Dear Ruth [Gollobin-Basta]:

I can definitely say that my encounter with your father changed the direction of my life. I was a young man who had just finished grad school when I met your father in 1976. If I am in Florida today it is partly due to your father. I can still visualize that life-changing day, a late afternoon/early evening meeting with Ira and Father Adrien in a restaurant somewhere in Manhattan (maybe in Times Square). I think Ira was a “usual” there. That evening, they made me a scary offer that I could not refuse. I was asked to go to Miami to help the burgeoning Haitian refugees’ movement. My task, if I should accept, was to assist in organizing the Haitian refugees so they might play a leadership role in their own struggle. I was also asked to help organize support groups for the Haitian refugees and to assist the Haitian Refugee Center in becoming administratively and fiscally more responsible.

I knew nothing of Miami and I had just graduated from school. However, your father’s enthusiasm, passion, and commitment to the success of the cause made my decision easier. Through him I realized that I was becoming part of a movement that would protect, support, and guide me. That is why I left the comfort of my home to go to Miami with only two or three contact names and a lot of apprehension.

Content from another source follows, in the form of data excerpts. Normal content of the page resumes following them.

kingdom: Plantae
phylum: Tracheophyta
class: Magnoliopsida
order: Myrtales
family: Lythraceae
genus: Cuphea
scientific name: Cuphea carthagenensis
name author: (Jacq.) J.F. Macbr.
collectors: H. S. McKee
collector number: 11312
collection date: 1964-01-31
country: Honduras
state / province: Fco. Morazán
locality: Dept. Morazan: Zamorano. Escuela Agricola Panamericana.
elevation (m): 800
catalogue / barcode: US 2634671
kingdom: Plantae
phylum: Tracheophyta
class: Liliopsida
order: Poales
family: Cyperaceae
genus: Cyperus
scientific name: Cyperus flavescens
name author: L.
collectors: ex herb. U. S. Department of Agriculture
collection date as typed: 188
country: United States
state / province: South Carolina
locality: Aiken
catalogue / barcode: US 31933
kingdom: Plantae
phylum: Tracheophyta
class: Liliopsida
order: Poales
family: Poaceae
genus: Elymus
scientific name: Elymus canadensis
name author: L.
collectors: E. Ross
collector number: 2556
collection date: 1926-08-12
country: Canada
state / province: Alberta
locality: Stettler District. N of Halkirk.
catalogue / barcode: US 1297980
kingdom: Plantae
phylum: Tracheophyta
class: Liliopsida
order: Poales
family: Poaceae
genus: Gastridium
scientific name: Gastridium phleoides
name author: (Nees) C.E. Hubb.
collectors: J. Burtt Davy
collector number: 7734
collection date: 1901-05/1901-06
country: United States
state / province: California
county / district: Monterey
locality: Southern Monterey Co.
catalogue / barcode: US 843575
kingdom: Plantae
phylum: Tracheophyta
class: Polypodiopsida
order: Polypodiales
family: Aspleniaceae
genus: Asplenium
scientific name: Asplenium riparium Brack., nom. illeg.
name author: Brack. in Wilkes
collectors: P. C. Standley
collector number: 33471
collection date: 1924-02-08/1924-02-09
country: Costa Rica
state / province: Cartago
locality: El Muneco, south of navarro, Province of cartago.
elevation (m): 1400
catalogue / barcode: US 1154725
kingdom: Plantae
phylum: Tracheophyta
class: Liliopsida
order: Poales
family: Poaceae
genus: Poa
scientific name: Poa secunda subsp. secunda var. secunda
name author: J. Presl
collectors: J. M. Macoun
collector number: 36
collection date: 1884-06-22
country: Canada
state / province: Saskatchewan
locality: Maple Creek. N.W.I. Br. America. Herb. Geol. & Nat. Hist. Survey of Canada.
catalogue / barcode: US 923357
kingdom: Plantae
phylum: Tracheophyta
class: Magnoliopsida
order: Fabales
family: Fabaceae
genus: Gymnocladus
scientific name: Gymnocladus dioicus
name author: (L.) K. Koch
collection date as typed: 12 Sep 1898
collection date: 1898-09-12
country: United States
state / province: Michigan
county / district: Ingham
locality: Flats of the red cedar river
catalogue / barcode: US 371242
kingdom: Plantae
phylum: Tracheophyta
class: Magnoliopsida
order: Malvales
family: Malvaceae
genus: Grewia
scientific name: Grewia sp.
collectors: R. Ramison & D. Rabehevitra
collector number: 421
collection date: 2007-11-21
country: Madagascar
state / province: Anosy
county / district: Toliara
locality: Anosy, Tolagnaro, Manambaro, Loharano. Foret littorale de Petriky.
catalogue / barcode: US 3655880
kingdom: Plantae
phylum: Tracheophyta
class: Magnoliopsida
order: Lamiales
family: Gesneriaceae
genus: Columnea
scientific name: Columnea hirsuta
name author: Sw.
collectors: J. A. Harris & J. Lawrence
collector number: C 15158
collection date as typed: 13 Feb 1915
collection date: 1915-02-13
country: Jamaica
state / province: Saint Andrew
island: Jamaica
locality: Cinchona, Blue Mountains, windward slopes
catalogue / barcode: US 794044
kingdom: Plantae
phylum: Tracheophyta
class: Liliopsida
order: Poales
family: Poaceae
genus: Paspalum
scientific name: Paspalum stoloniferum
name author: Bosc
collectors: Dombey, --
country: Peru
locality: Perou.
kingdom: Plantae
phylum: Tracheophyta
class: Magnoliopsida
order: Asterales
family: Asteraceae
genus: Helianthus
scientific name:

Your father, Ira, helped build a great movement that benefited millions of people and at least one country. But less than a thousand of those who benefited knew what he did! Ira and Father Adrien, on behalf of the Haitian refugees, put together a dream team of non-Haitians that had Ira Kurzban, Sue Sullivan, Betty Wigs, Mike Hooper, Rick Swartz, Peter Schey, and many others that helped with the legal and political aspects of the struggle. He did all that without being in the limelight. The interesting thing about your father is the fact that he sought causes, but never the spotlight as so many do. He was the invisible force, the strength behind many struggles. He chose to be in the background, in the shadow of those he supported, side by side, never in front, until the final victory. He was one of the backbones of the movement. Like an earthquake, your father could be felt thousand of miles from his epicenter (his office), although only those next to him could see him. Your father’s ability to build and support causes passionately and diligently without overpowering them made him a great and admired man.

I hope I shed some lights for you on your father’s past.